Returning to the airfield following a local flight, the glider pilot made a broadcast on the CTAF that he was joining final 3NMs from the runway. At that time the tug was joining downwind, and its pilot heard the call. However, due to other radio traffic from airfields in the area broadcast area, the tug pilot did not hear the identity of the aerodrome called by the glider pilot and so did not associate it with his circuit. The tug pilot made a further radio call upon turning onto the base leg that was heard by the glider pilot, but the glider pilot did not hear what leg of the circuit was called and, because he could not see the tug, thought the tug was joining downwind. The glider then made a call on the CTAF to advise he was on final approach and number 1, but he did not receive an acknowledgement. Very shortly afterwards the glider pilot saw the tug on his left turning onto the base leg towards the glider and a little higher. The glider pilot reported being surprised by the tug’s position, as he had assumed it would be mid-downwind at that time. The glider pilot then lost sight of the tug as it went behind the glider, and called “Tug, I am just below you” three times – each call being a few seconds apart – but he did not hear a response. Shortly afterwards, he observed the tug turning away to the right about a wingspan to the right, and slightly above, the glider. The Tug pilot reported that he heard two carrier wave transmissions when on Base leg and then a voice call when the glider was very close to him on final approach, at which stage he took evasive action and conducted a go-around. A subsequent check of the radios in both aircraft’s proved they were serviceable, but while the FLARM in the glider was also serviceable and had the current firmware update, the unit in the tug had an unserviceable aerial. It was also identified that the tug FLARM did not have any audio warning. The tug FLARM was fixed, and a modification was made to provide an audio signal to the pilot’s headset.
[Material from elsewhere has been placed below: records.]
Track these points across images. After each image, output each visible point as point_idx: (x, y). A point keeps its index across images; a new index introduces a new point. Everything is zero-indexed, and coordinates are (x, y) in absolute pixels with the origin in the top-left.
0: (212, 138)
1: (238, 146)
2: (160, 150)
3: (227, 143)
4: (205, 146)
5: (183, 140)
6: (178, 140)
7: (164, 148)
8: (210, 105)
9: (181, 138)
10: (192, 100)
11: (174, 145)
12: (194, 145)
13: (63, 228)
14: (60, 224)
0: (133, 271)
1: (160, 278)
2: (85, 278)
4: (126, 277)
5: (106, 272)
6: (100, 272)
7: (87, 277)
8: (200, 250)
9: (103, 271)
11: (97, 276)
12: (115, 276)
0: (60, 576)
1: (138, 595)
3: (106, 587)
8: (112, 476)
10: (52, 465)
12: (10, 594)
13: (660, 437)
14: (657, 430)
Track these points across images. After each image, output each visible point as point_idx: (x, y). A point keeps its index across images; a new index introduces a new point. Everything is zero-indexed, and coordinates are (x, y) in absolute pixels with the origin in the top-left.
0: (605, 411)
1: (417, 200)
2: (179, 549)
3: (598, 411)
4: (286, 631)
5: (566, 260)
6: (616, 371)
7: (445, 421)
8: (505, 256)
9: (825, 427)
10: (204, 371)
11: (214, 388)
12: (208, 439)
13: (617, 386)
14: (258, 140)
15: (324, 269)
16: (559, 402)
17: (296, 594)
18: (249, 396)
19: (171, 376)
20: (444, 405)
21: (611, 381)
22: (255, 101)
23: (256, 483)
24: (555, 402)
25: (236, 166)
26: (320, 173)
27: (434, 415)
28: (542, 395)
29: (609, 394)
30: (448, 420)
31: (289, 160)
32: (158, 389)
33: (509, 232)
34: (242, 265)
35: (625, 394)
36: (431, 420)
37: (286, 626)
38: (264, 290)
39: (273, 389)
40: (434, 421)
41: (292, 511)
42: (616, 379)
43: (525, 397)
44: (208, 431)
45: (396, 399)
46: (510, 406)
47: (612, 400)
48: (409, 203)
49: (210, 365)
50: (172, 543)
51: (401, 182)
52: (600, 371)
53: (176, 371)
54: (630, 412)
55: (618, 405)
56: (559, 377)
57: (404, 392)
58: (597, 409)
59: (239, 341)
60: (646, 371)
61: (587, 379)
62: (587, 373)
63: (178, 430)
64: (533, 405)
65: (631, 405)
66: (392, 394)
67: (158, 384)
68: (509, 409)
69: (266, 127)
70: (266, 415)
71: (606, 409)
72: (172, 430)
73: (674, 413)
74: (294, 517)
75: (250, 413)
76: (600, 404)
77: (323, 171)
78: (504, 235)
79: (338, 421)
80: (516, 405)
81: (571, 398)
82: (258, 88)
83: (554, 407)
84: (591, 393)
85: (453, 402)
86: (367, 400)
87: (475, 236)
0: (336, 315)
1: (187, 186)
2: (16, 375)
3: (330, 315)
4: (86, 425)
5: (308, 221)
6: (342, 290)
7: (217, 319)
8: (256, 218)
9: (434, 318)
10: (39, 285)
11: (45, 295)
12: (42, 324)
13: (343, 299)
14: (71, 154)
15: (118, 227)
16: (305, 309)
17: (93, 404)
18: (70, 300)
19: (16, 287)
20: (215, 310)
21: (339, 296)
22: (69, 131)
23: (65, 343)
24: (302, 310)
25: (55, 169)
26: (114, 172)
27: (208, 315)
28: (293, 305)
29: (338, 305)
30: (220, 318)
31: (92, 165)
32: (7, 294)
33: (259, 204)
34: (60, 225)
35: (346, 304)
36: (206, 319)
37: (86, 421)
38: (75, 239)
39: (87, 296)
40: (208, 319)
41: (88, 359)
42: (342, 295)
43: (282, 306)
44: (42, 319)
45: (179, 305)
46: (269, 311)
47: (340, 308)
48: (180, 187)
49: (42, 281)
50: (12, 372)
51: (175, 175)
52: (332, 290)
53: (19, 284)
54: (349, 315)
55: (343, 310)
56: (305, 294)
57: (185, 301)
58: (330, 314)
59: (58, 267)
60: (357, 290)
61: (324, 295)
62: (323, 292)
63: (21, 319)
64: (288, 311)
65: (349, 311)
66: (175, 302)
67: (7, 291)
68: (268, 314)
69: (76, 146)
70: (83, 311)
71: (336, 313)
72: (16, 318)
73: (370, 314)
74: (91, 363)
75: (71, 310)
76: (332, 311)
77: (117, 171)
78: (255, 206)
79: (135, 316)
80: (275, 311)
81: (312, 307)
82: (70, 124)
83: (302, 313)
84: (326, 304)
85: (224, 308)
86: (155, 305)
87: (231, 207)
• Several aerodromes in the area share the same frequency, and there was a lot of radio chatter heard from traffic at the other sites.
• As it was not a day conducive to cross-country flight, a glider joining final at 3NMs (5kms) was unusual.
• While the tug pilot heard an aircraft call final at 3NMs, he could not see an aircraft in that position and assumed it was an aircraft flying into another site.
• The glider pilot was unsure of the tug’s position when he heard the first call and did not consider calling the tow pilot to confirm.
• Although both aircraft had working radios, the tug pilot did not receive a clear voice transmission from the glider pilot until the tug was near the glider.
• Both aircraft were fitted with FLARMs, but neither pilot received a collision alert as the unit in the tug was faulty.
Subregulation 166C (1) of CAR requires that a broadcast be made to avoid the risk of collision if the aircraft is carrying a serviceable VHF radio and the pilot-in-command holds a radiotelephone qualification. When operating at busy uncontrolled airport, pilots are required to utilise alerted see-and-avoid procedures wherever possible in order to decrease the risk of collisions with other aircraft. Pilots, therefore, need to conduct an effective radio serviceability test and be able to recognise a possible radio failure. Pilots must be alert to the fact that they cannot assume that radio communication equipment is serviceable until two-way communications have been established. Pilots should take extra care to avoid any conflict by repeating broadcasts, or asking for confirmation from the other aircraft when unsure of its intentions or a message has not been understood. For further information, refer to CAAP 166-1 ‘Operations In the Vicinity of Non-Controlled Aerodromes’.